Tuesday, March 22, 2011

The British are Definitely Sweeter

After days of pondering the relative sweetness of British food and American food, I have concluded that American food is more intense while British food is sweeter.  Americans prefer strong flavors.  Whether sweet, savory, spicy, fruity, the American version will be more, hence baked beans in the US are sweeter than in the UK.   If, however, Brits choose to flavor a food at all, they tend to sweet.  


This is especially noticeable in food that Americans make spicy. If we would use chili, Brits will use Sweet chili sauce.  They use sweet peppers for most things we would use spicy peppers for--including sushi.  No, I am not kidding.  You might find sweet bell peppers in the middle of your tuna roll.  And the spicy sauce that makes spicy tuna rolls--that is sweet, too.  Yesterday, I bought some Tyrrells "Spicy Coated Peanuts".  They looked like wasabi peanuts.  They aspire to be.  I tasted a mere hint of horseradish before they went sweet in my mouth.  The ingredients: "Peanuts, Wheat Flour, Corn Starch, Sugar, Tapioca Starch, Rice Starch, Salt, Horseradish Powder..."  Not only do Brits put sugar in wasabi, but also it is the third ingredient in the coating--right before tapioca.  Take a peek at places like Eat or Pret, as well.  Many of the sandwiches contain fruit.  Pret has a sweet potato hummus.  In the past few days, both Vilvy and I ate the goat cheese and pepper relish with rocket sandwich.  It tasted like a dessert to us.  There is a similar cream cheese and raspberry chipolte jam concoction currently popular in Texas.  The jam is far more spicy than sweet and it is served as an appetizer, not a meal.  The Texas Embassy serves quesadillas with Thousand Island dressing.  Kettle has two versions of BBQ chips, Smokey Barbecue, a slightly sweeter, less spicy version of BBQ flavoring in the US, and Honey Barbecue, a much sweeter version.  The most commonly found--in my experience the only found, save occasional chorizo on a pizza--non-plain sausage in pubs: pork and apple.  Order a hamburger in a pub, it it likely comes with a sweet tomato or onion relish.  You often have to request things like mustard.   

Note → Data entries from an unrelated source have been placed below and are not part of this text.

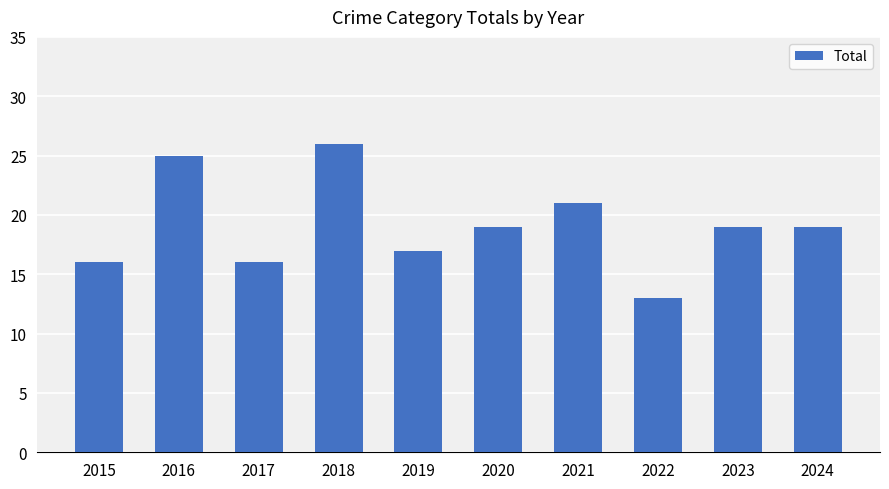

What is the approximate value at 2020?

19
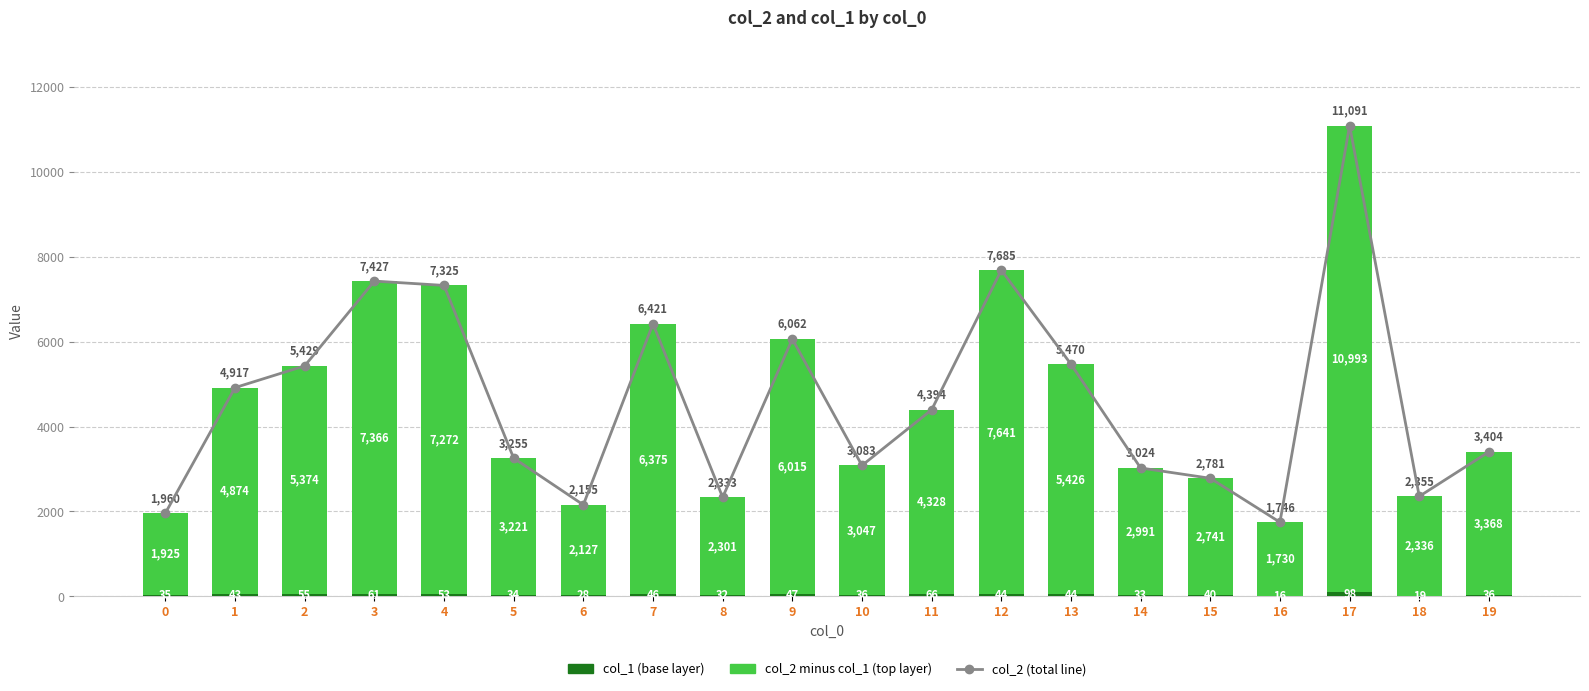

Reading left to right, transcribe all the data shown in this chart.

col_2 (total line): 1960	4917	5429	7427	7325	3255	2155	6421	2333	6062	3083	4394	7685	5470	3024	2781	1746	11091	2355	3404
col_1 (base): 35	43	55	61	53	34	28	46	32	47	36	66	44	44	33	40	16	98	19	36
col_2 (top): 1925	4874	5374	7366	7272	3221	2127	6375	2301	6015	3047	4328	7641	5426	2991	2741	1730	10993	2336	3368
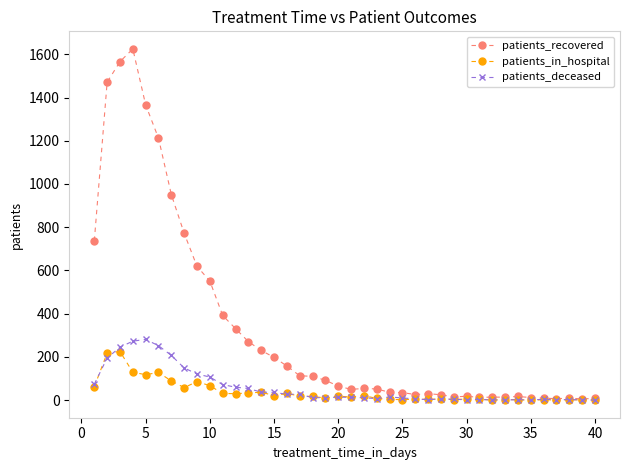

At how many categories does at least one series exceed 653?

8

The good news is the excessive sweetness of the British palate broke me from using sugar in my tea, which is a good thing consider how much tea I consume.  




Xander: "Here's your coffee, brewed from the finest Colombian lighter fluid."
Giles: "Thank you. Horrible."
Xander: "Aren't you Brits supposed to be drinking tea, anyway?"
Giles: "Tea is soothing. I wish to be tense."
--Xander and Giles, before the second Apocalypi in Buffy the Vampire Slayer




4 comments:

Sarah B said...

Yuck. I'm a savory girl all the way. *sigh*

AHLondon said...

Be aware when you bite then. It takes some getting used to. When is the big trip over anyway?

Kacie said...

A British friend that came to visit the US had such a hard time eating out here.... she said everything was overwhelmingly salty.

AHLondon said...

Not surprised. I'm sure the food was overwhelming across the board. If she was choosing typical things a Brit would like, then with the exception of bacon which is a salt lick over here, I'm sure it is saltier.